All in all, Brandon Tierney believes Ohtani’s performance thus far is the most amazing baseball achievement he has seen in his lifetime.

He isn’t alone, either.

“I’m going to agree with you,” two-time World Series champion and current MLB analyst David Ross said on Tiki and Tierney. “It hasn’t been done, the two-way (player). The longevity of the streak that Cal Ripken went on, to put that into context, people have no idea. The fact of hitting and the three home runs and he had a perfect game going into the sixth the other night and throwing 100 with that split-finger, which is absolutely dirty – that thing is filthy. I’ve gotten to catch some good Japanese pitchers in my day. I came up and my first start was with Hideo Nomo. This guy had as good a split-finger as anybody – but he wasn’t throwing 100. His stuff is just biting hard. What he’s doing is historic.”

It’s just unfortunate that more people haven’t witnessed it.

“He’s not getting the love, the West Coast kind of thing where you don’t get to watch him at night,” Ross said. “If this guy was in New York, he would be bigger than Aaron Judge, in my opinion. It would be that big of a deal. What he’s doing is special.”

Especially after a rocky spring training.

“I always root for guys that get all the hype and then get hated on a little bit," Ross said. "He was getting hated on in spraining training. People were kind of flipping the coin on him. Then the light turns on and he shines. I always root for guys that get all that hype – because you never live up to it, and he’s one of the rare few that are living up to it.”

While Ohtani is succeeding in Los Angeles, Giancarlo Stanton is struggling in New York. The 2017 NL MVP, Stanton is hitting just .196 with three home runs, seven RBIs and a .288 OBP for the Yankees (5-6), who trail the Red Sox (9-1) by 4.5 games in the AL East. He’s also struck out 22 times – the most in the majors.

Yikes.

“When you get that much hype in a market like New York, it’s going to be impossible to live up to it,” Ross said. “The adjustment of being in a new league is really, really difficult. Facing pitchers when you got that target on your back and you’re not in Miami, where they’re expected to lose and they don’t have this great team and they don’t get a whole lot of TV time – when all of a sudden that target’s on your back, things change. 
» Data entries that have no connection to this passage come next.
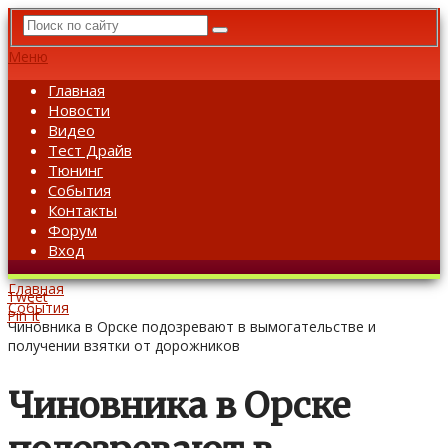
Меню
Главная
Новости
Видео
Тест Драйв
Тюнинг
События
Контакты
Форум
Вход
Главная
Tweet
События
Pin It
Чиновника в Орске подозревают в вымогательстве и
получении взятки от дорожников
Чиновника в Орске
“I think he’s going to be fine,” Ross continued. “I think he’s actually off to a little bit of a slow start and punched out in some areas, but you got to take the good with the bad. You’re not going to get a home run hitter that doesn't strike out much.”

Stanton has already been booed several times in New York, but Ross’ advice to Yankees fans is simple: be patient. 

“Giancarlo Stanton, those guys don’t grow on trees,” Ross said. “Those guys aren’t around. There’s a reason they paid him all that money. You’ve got a unique skill set and a unique player. Just get comfortable with the city. The warm weather and the cold – it sounds like excuses, but they’re real things. You go from spring training in Florida, where it’s nice and warm, in a T-shirt, and all of a sudden your first game you’ve got a mask on and four layers of sleeves on. It’s hard to even imagine what that’s like unless you’ve had to do it. I think he’s going to be fine, but there will be an adjustment period. I always think there is when you change leagues.”